Doch was sind nun die Unterschiede der Parteien bzw. der Präsidentschaftskandidaten?

Wahlplakate und Polizist

Wahlkampf in Uganda ©Kling-Prein

Musveni, seit 1986 an der Regierung, seit 2006 mit Mehrparteiensystem, seither Präsident der NRM (National Resistance Movement) warb mit der Farbe gelb um Beibehaltung des bisherigen Entwicklungsweges:
„Steady progress, taking Uganda to modernity through jobs creation and inclusive development“. So soll der bisherige Weg der Entwicklung weitergeführt, Jobs kreiert und damit Entwicklung erreicht werden.
Sein Herausforderer Kizza Besigye vom Forum for Democratic Change (FDC) ist zwar nicht mehr Parteipräsident (das ist seit September 2012 Mugisha Muntu) jedoch kandidierte Besigye entgegen seiner früheren Aussagen erneut bei den Wahlen 2016, nun bereits zum vierten Mal. Sein Motto:
„The FDC  is committed to offer a brand of politics and public service leadership that is transformative, selfless, and patriotic.“  Sie warben mit der blauen Farbe um ihren Wechsel.
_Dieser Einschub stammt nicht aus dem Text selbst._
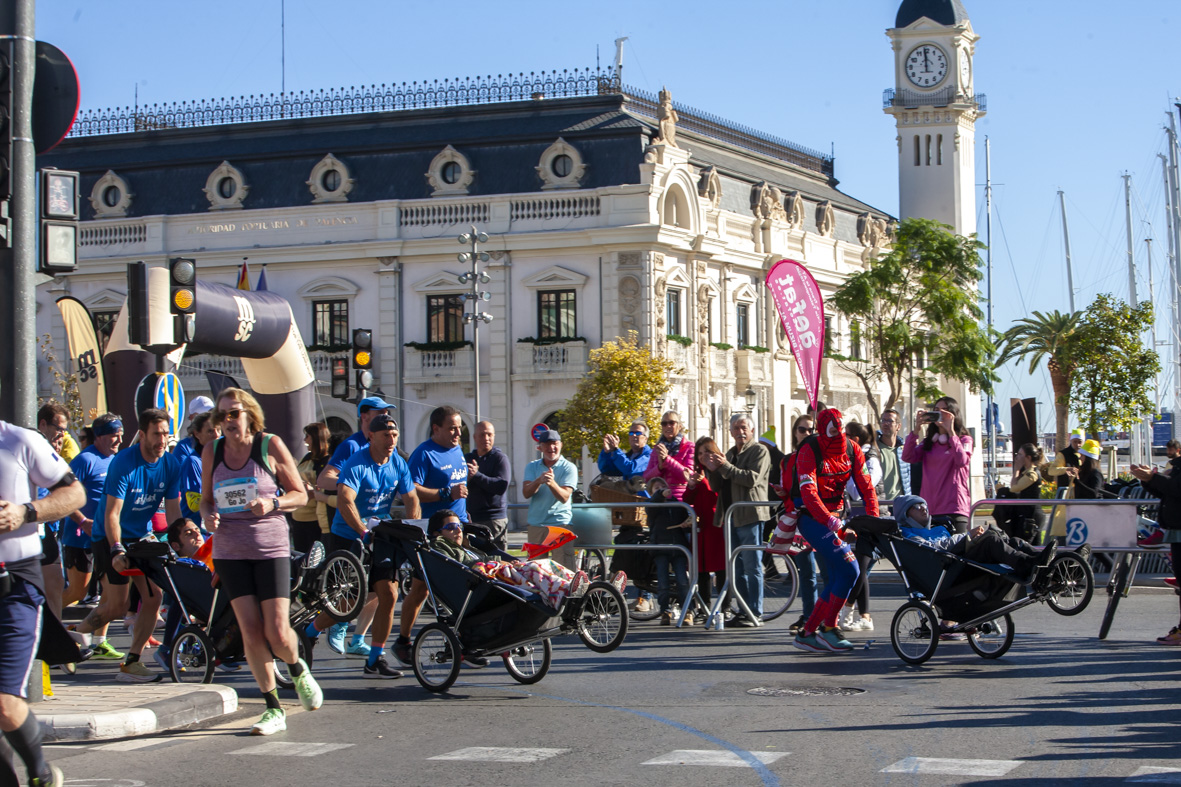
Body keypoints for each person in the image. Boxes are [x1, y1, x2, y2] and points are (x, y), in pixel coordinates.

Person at [200, 388, 321, 735]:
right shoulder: (213, 451)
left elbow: (300, 494)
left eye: (234, 413)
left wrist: (272, 504)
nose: (229, 421)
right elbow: (206, 501)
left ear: (249, 414)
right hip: (230, 551)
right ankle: (273, 708)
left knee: (278, 632)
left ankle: (297, 668)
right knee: (250, 631)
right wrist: (208, 517)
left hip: (270, 548)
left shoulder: (269, 445)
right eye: (222, 415)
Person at [0, 410, 86, 787]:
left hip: (14, 586)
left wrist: (25, 512)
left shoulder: (18, 440)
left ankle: (40, 772)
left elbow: (74, 493)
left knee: (3, 702)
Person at [69, 409, 183, 682]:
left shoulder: (170, 465)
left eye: (166, 434)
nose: (162, 441)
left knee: (154, 597)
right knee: (118, 606)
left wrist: (182, 542)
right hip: (108, 535)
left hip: (142, 537)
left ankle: (131, 662)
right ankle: (70, 638)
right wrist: (117, 548)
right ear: (142, 434)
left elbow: (173, 514)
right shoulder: (124, 462)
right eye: (157, 434)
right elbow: (111, 515)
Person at [324, 413, 420, 679]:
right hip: (348, 533)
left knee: (388, 594)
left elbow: (411, 497)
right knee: (350, 600)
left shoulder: (398, 463)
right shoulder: (357, 463)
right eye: (386, 435)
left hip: (381, 532)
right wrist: (363, 531)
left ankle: (374, 659)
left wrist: (413, 529)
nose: (391, 440)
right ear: (371, 436)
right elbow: (345, 501)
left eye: (395, 435)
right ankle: (310, 631)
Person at [778, 406, 878, 653]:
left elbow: (866, 487)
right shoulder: (808, 451)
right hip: (812, 519)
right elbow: (809, 494)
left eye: (840, 431)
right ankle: (829, 628)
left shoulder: (853, 449)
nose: (837, 437)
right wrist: (834, 524)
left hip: (836, 516)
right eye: (831, 432)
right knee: (850, 569)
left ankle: (808, 633)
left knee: (836, 577)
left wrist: (874, 518)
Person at [314, 395, 395, 657]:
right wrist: (349, 482)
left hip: (378, 529)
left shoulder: (389, 445)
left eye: (387, 413)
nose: (385, 417)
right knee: (353, 591)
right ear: (365, 417)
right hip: (351, 530)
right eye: (380, 413)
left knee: (379, 591)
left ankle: (359, 638)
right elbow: (324, 479)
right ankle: (337, 624)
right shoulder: (351, 447)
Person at [396, 406, 471, 665]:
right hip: (434, 532)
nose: (457, 432)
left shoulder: (457, 450)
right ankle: (403, 640)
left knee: (464, 587)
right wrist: (444, 494)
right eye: (452, 427)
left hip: (460, 528)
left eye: (459, 427)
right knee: (421, 590)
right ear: (435, 429)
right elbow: (410, 488)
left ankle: (462, 641)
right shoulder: (424, 454)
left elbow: (458, 487)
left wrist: (464, 516)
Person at [60, 414, 124, 661]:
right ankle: (42, 622)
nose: (118, 439)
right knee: (77, 591)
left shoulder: (116, 460)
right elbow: (63, 493)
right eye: (112, 435)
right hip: (79, 537)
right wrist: (82, 520)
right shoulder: (85, 459)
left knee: (109, 593)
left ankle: (99, 642)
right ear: (98, 436)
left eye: (120, 434)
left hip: (104, 537)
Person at [700, 414, 770, 627]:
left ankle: (755, 612)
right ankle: (743, 610)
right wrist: (711, 470)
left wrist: (724, 466)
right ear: (730, 432)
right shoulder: (729, 454)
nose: (740, 432)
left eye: (744, 428)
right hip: (730, 516)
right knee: (736, 569)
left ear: (752, 430)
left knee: (752, 566)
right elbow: (717, 486)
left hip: (749, 515)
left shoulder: (760, 451)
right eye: (736, 429)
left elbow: (751, 479)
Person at [894, 494, 1058, 583]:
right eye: (916, 507)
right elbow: (933, 548)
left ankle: (1050, 563)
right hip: (949, 569)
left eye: (924, 505)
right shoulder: (908, 535)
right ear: (905, 514)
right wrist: (967, 536)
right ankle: (1028, 566)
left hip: (958, 558)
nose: (923, 509)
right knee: (991, 542)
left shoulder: (938, 528)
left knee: (1009, 539)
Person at [770, 414, 821, 634]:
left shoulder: (823, 459)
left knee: (828, 571)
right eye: (802, 430)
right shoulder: (787, 460)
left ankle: (829, 617)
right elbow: (788, 490)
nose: (807, 434)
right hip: (800, 522)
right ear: (795, 432)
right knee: (806, 571)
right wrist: (783, 493)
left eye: (811, 430)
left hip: (822, 520)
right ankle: (809, 616)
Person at [902, 397, 974, 534]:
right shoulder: (929, 443)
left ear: (953, 414)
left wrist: (951, 432)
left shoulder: (964, 439)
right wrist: (916, 429)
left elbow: (962, 461)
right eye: (936, 410)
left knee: (955, 552)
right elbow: (907, 457)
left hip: (954, 508)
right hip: (931, 510)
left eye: (944, 410)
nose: (940, 413)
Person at [1130, 458, 1181, 644]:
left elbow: (1176, 488)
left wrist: (1153, 477)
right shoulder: (1177, 466)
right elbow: (1167, 492)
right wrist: (1149, 479)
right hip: (1175, 530)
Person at [840, 421, 882, 632]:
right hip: (858, 522)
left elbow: (859, 490)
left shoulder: (871, 459)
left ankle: (846, 613)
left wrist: (845, 475)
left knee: (858, 569)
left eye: (845, 435)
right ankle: (864, 616)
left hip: (872, 522)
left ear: (854, 439)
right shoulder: (857, 457)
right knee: (860, 570)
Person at [522, 430, 578, 570]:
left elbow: (565, 497)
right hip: (536, 525)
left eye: (554, 444)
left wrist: (551, 483)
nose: (551, 448)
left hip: (560, 524)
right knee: (535, 572)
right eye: (546, 444)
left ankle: (565, 593)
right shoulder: (532, 467)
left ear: (561, 445)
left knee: (563, 572)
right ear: (540, 447)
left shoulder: (569, 468)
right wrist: (538, 481)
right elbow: (526, 493)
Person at [683, 436, 724, 618]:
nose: (702, 457)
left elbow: (716, 492)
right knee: (702, 569)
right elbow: (687, 499)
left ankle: (725, 606)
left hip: (718, 524)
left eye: (706, 452)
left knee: (722, 568)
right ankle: (704, 607)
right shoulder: (697, 473)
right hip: (702, 526)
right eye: (699, 453)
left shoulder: (720, 470)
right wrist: (691, 485)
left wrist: (703, 482)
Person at [645, 477, 692, 625]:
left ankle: (688, 610)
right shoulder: (652, 506)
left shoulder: (677, 504)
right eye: (656, 488)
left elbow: (686, 519)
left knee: (683, 581)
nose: (660, 489)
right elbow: (651, 509)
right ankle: (664, 610)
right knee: (663, 582)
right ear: (651, 493)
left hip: (678, 547)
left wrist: (687, 524)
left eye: (662, 486)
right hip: (660, 547)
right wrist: (659, 495)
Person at [465, 420, 512, 552]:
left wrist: (477, 475)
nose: (486, 438)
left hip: (494, 520)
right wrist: (467, 479)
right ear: (474, 437)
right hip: (471, 518)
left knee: (497, 561)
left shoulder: (500, 458)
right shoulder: (467, 459)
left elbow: (501, 486)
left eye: (489, 435)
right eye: (482, 435)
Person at [290, 422, 332, 555]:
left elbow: (325, 487)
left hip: (316, 520)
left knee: (315, 560)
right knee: (299, 559)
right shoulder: (306, 458)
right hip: (298, 518)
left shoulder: (327, 461)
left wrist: (311, 489)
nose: (304, 440)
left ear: (315, 437)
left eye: (307, 436)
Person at [994, 443, 1046, 541]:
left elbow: (1014, 488)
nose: (1017, 457)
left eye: (1020, 454)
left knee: (1032, 549)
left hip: (1032, 517)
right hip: (1026, 516)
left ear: (1028, 457)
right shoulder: (1026, 472)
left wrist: (1016, 469)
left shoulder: (1032, 474)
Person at [643, 411, 695, 501]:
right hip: (660, 498)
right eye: (664, 423)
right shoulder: (657, 449)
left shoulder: (690, 447)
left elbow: (689, 475)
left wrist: (667, 459)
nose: (668, 426)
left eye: (672, 423)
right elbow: (646, 477)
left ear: (679, 426)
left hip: (680, 499)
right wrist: (659, 467)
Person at [178, 411, 219, 526]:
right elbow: (194, 504)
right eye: (210, 431)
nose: (216, 435)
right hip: (197, 532)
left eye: (219, 429)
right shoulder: (193, 462)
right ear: (197, 434)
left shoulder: (224, 460)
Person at [876, 408, 909, 501]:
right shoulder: (874, 448)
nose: (885, 423)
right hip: (881, 503)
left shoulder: (903, 450)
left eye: (890, 421)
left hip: (901, 503)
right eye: (883, 420)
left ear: (898, 426)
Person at [172, 396, 214, 467]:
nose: (209, 418)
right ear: (192, 418)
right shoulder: (183, 447)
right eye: (204, 415)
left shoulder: (223, 442)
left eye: (212, 414)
Schließlich war dieses Mal ein weiterer, zunächst aussichtsreicher Kandidat mit im Spiel, der frühere Premierminister, Amama Mbabazi. Sein Motto: „Go forward“. Trotz heftigem Wahlkampf mit unzähligen Teilnehmern seiner Kampagnen erzielte er nur 1,4 % der Stimmen.

Der alte Präsident ist der neue, Museveni erzielte 63,5 % der Stimmen, sein stärkster Herausforderer Besigye 35,4 %. Die Wahlen verliefen im Großen und Ganzen ruhig. Aufregung gab es v.a. in der Hauptstadt, ca. 5 % der Wahllokale erhielten die Unterlagen einige Stunden verspätet. Am Montag nach den Wahlen begannen im ganzen Land die Schulen, nach einer von höchster Stelle verordneten langen Ferienpause. Somit ist das Volk nun damit beschäftigt Schulgelder zu organisieren, die größte Herausforderung für fast jede Familie im ostafrikanischen Uganda.